Harry Wilson played his first rugby as a three-year-old in a Gunnedah Red Devils side with two brothers under the coaching of his father.

It started a journey through the juniors he still recalls fondly.

“Playing footy with my mates, long car trips to games and a takeaway breakkie from Maccas is a memory I’ll always have,” Wilson said.

“I loved my snakes at half-time. I can have a few before the game now (in the Reds dressing room).

“By the time I was 12 and playing for Brothers I was running into a chubby No.8 from Albany Creek juniors who was always on the go and one of the best in any game.”

Wilson was referring to his now-backrow partner Fraser McReight, a non-stop force even in juniors for the Albany Creek Brumbies.

As family history goes, the young McReight always nagged about getting a go in the backs. When his juniors coach finally relented, he played only half a game before insisting “I want to go back to the forwards.”

Wearing red headgear started in those formative days as well.

For Tom Lynagh, his rugby upbringing was not so different in England. Nor was it for flanker Liam Wright growing up in South Africa.

Lynagh always wanted a pair of those fingerless gloves that were a fad for a brief period for players like former Wallaby Matt Giteau.

“I was always after new kit and especially those gloves. I tried them for about three games and that was it,” Lynagh laughed.

“Weekend touch tournaments were great fun and I still have friends to this day from my junior days at Richmond Rugby Club (in London).”

Peni Ravai’s childhood in Fiji was full of the same love of rugby but with few trappings.

“We played barefoot at school. There was no kid-sized ball so for us six-year-olds it was just an old full-sized footy,” Ravai recalled.

“When we got home to play after school, we’d pick up a coconut or knot a few T-shirts together to act as a ball. That’s where my love of the game started. It didn’t matter that there were no footballs or boots.”

At high school, Ravai and his peers made do as well.

“I remember ‘weights training’ was with a crankshaft and concrete blocks on each end,” he said.

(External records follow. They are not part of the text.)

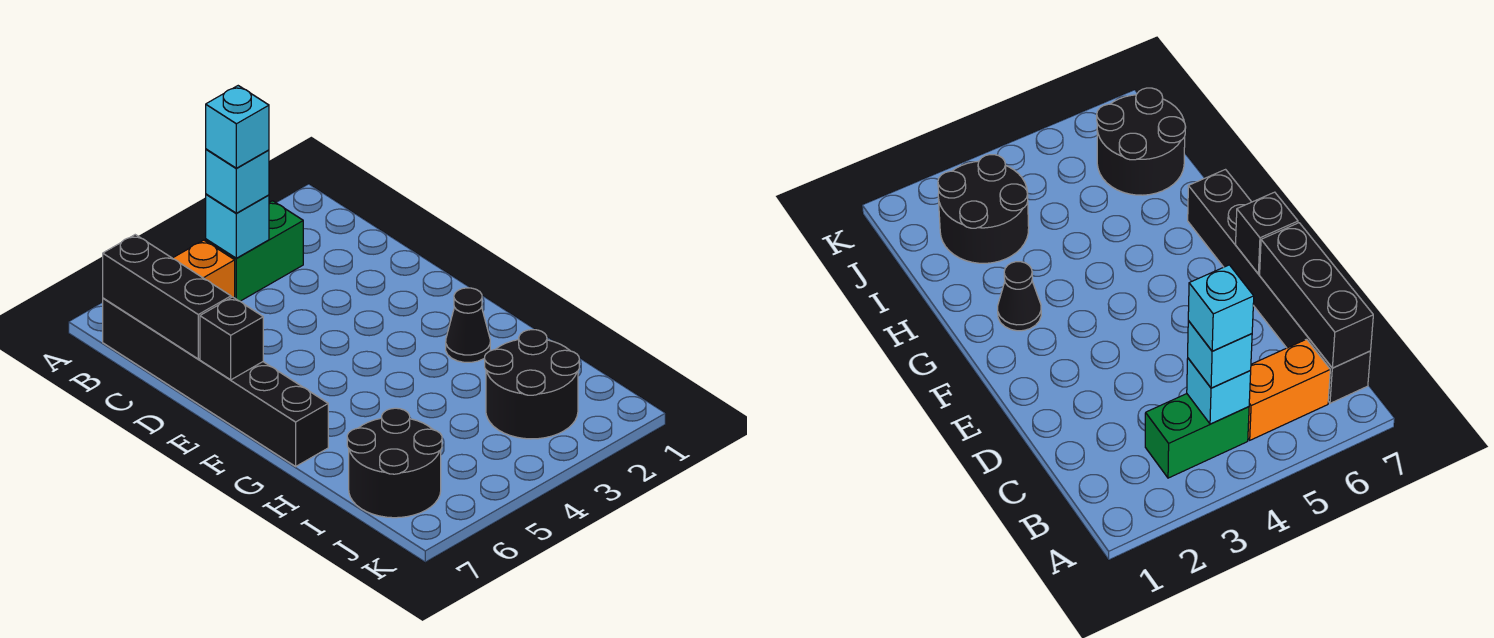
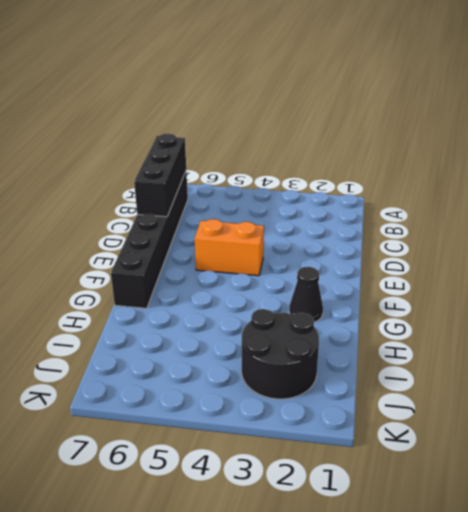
orange brick E4:E5 level 1 -> orange brick B5:B6 level 1
none -> green brick B3:B4 level 1
none -> black round brick I6:J7 level 1

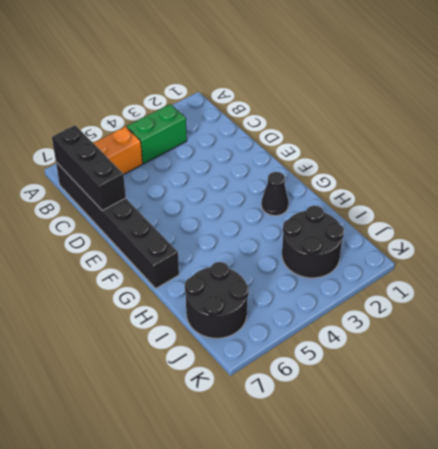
none -> cyan brick B4 level 2
none -> black brick E7 level 2

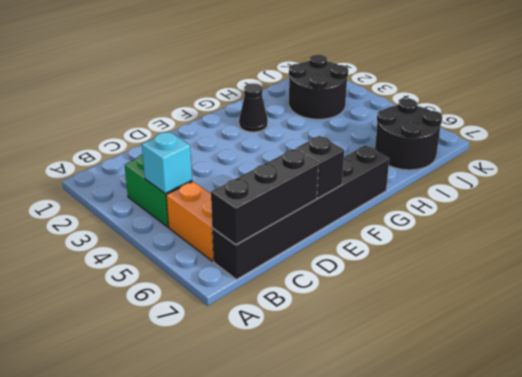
none -> cyan brick B4 level 3
none -> cyan brick B4 level 4

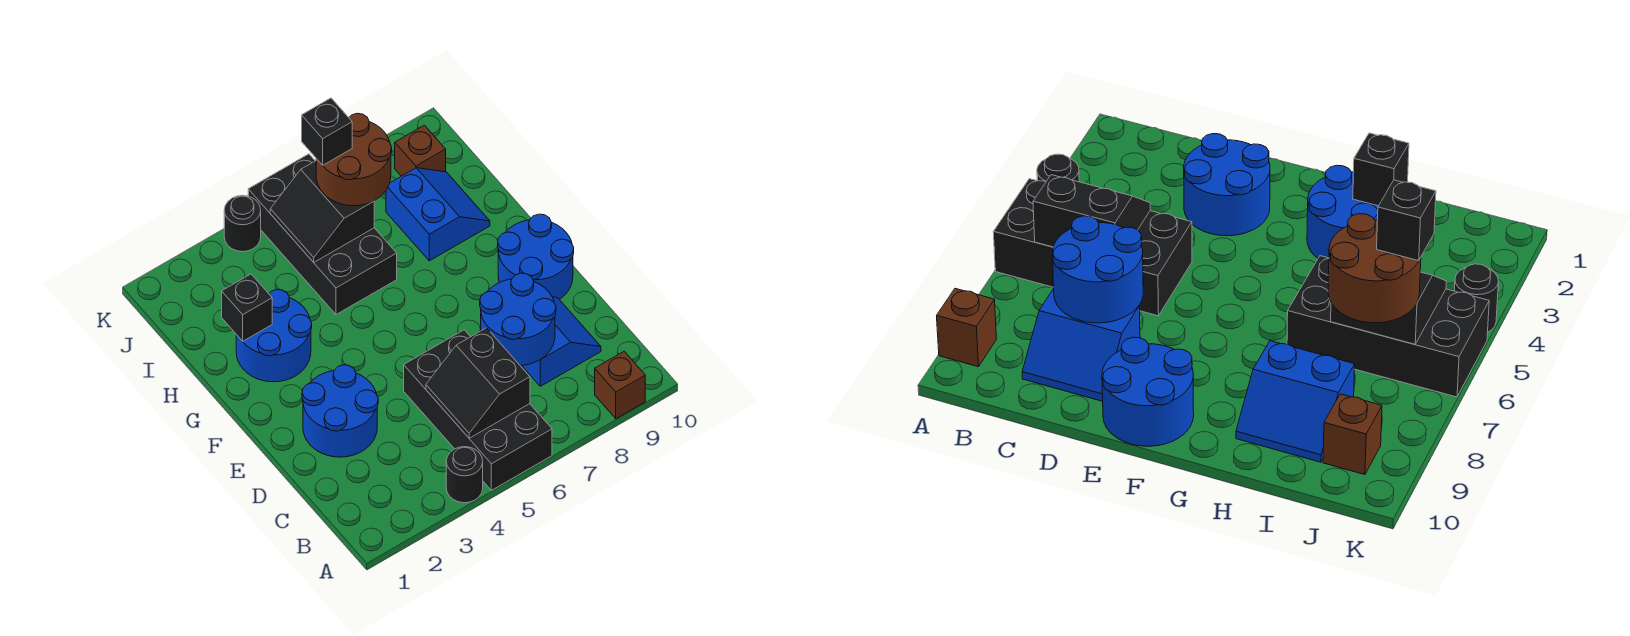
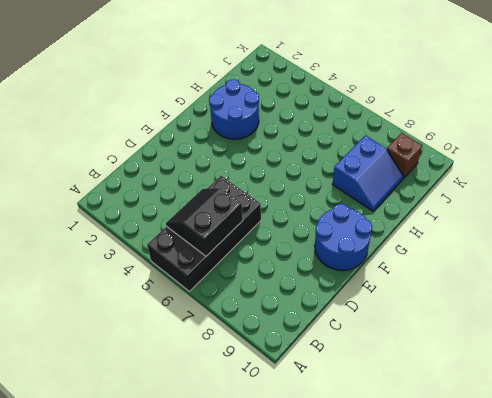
none -> black round brick A4 level 1
none -> brown brick A9 level 1
none -> blue slope C8:D9 level 1 top 8

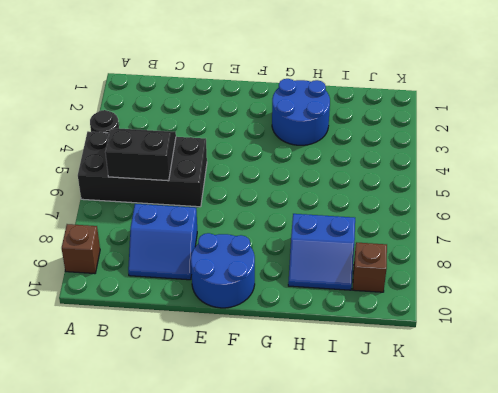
none -> blue round brick D2:E3 level 1
none -> black brick H5:K6 level 1
none -> black round brick K4 level 1

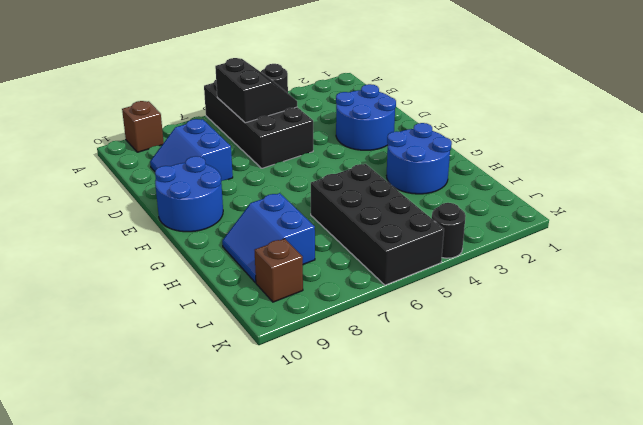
none -> blue round brick C7:D8 level 2
none -> black brick H2 level 2
none -> black slope I5:J6 level 2 top 6

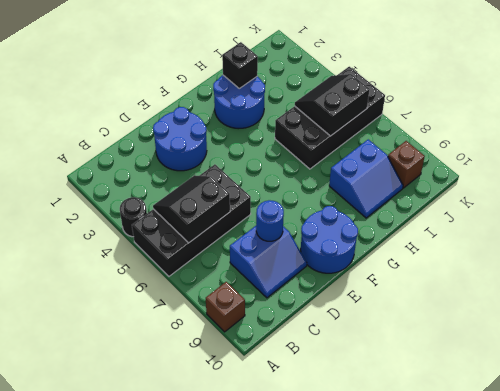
blue round brick D8 level 2 -> blue round brick C7:D8 level 2
none -> black round brick K4 level 1
none -> brown round brick I6:J7 level 3
none -> black brick J6 level 4

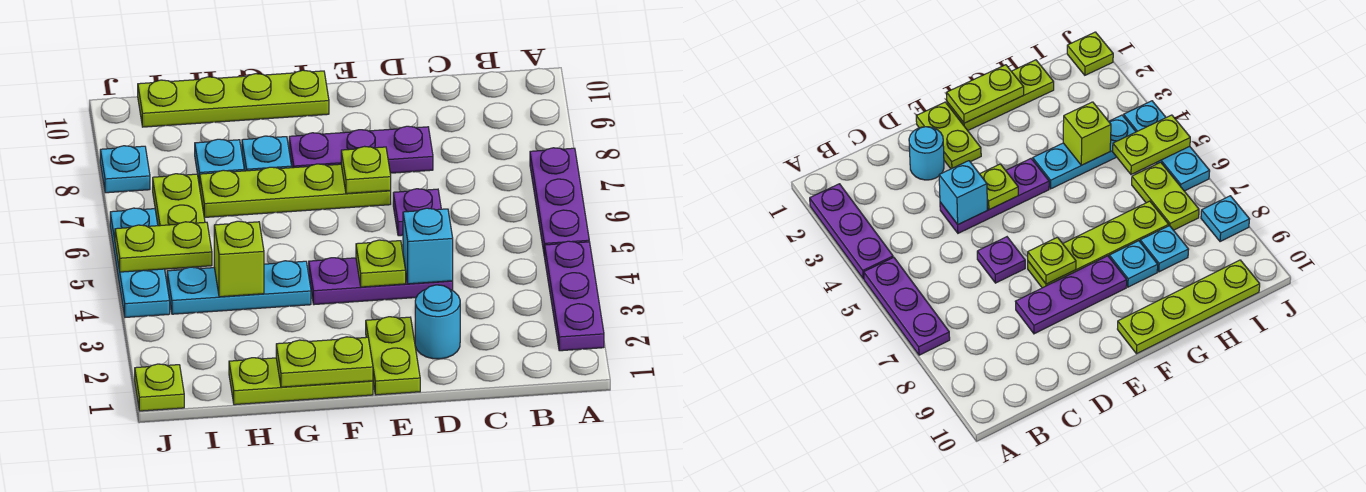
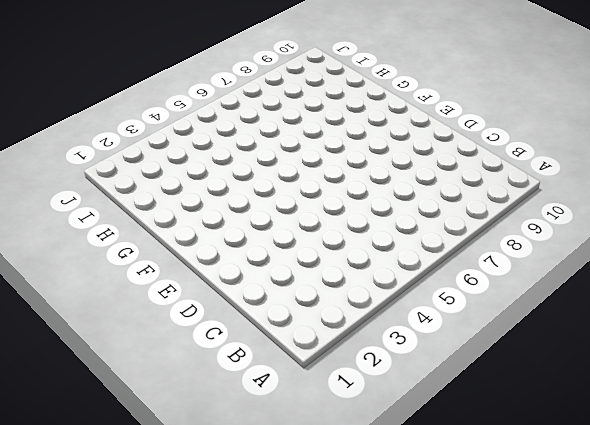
none -> purple plate A2:A4 level 1
none -> purple plate A5:A7 level 1
none -> cyan round brick D2 level 1

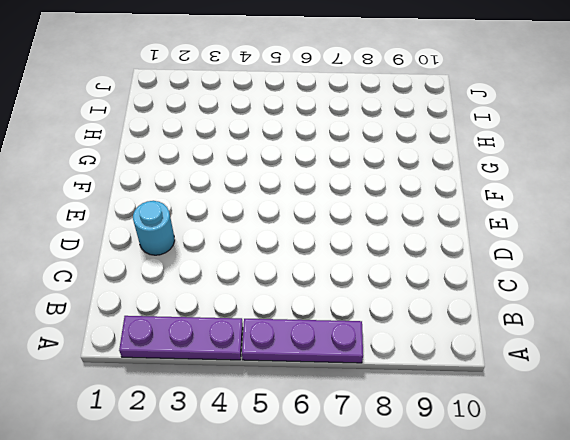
none -> purple plate D4:F4 level 1
none -> purple plate D6 level 1
none -> purple plate D8:F8 level 1

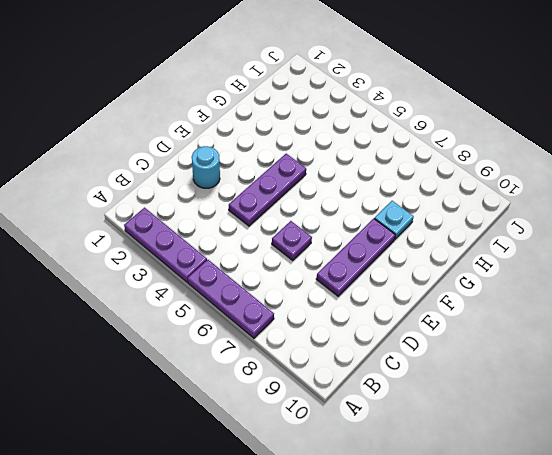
none -> lime plate E1:E2 level 1
none -> lime plate E7:H7 level 1
none -> lime plate F1:H1 level 1

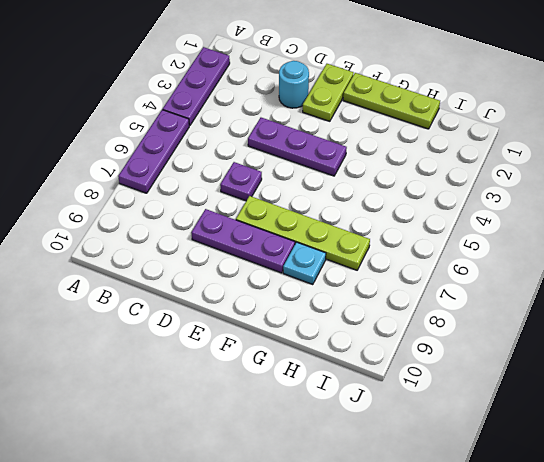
none -> lime plate F10:I10 level 1
none -> cyan plate G4:I4 level 1
none -> cyan plate H8 level 1

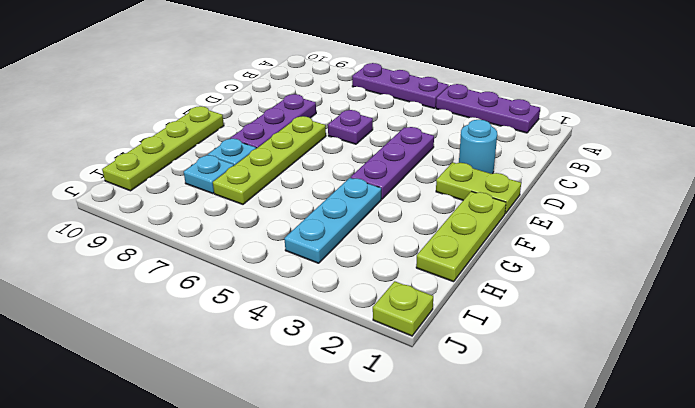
none -> lime plate I6:I7 level 1
none -> cyan plate J4:J6 level 1
none -> cyan plate J8 level 1

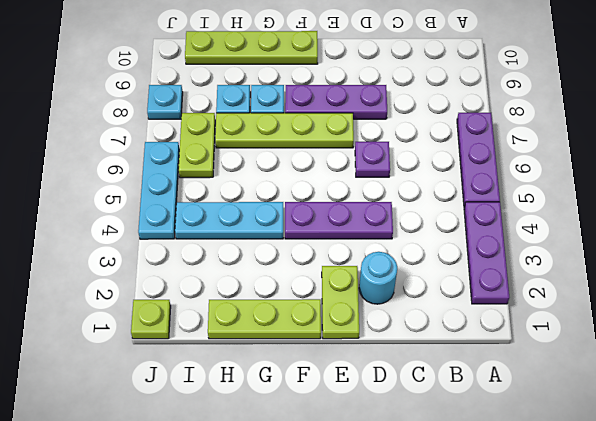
none -> cyan brick D4 level 2
none -> lime plate E4 level 2
none -> lime plate E7 level 2

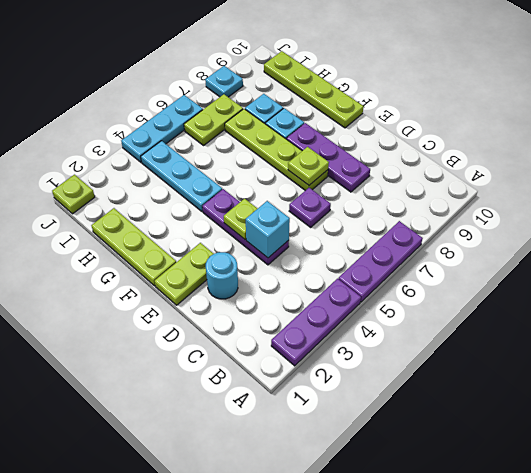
none -> lime plate F1:G1 level 2
none -> lime brick H4 level 2
none -> lime plate I5:J5 level 2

Tate McDermott had his little Reds jersey on as a freckle-faced 13-year-old in the crowd at the 2011 Super Rugby final at Suncorp Stadium when Will Genia raced away for the euphoric match-clinching try.

Elsewhere, in the same crowd was a young Harry McLaughlin-Phillips finding a dose of the same inspiration.

As a junior, fullback Jock Campbell played fullback for the Inverell Highlanders in country NSW.

He would invite sister Tina into the backyard to practice wrestling moves from WWE, which he loved watching in his youth.

Older and bigger, Tina held her own and went on to play for the Queensland women’s team.

Reds winger Ivania Wong has built her formidable record as a Wallaroo and Reds player with no junior rugby background. She was a sporting all-rounder who only found rugby at 18 when it came more into vogue.

The sport was more available to Reds flyhalf Carys Dallinger where she grew up in Fielding, Manawatu in rugby-mad New Zealand.

“I was five when I started running around at rugby. When you have three older brothers and you keep being dragged to trainings, it’s the natural thing,” she said.

“I remember getting upset because we had to play touch and I had to wait a few years to play tackle.

“'Tackle' came at family gatherings on the farm with brothers and cousins all getting involved.”

It was strictly oranges at half-time and fast-food vouchers for good performances. The parents of player-of-the-match got to take home the team jerseys to wash, something of a misguided bonus.

They may all be Reds players today but similar stories abound throughout every junior club in Queensland.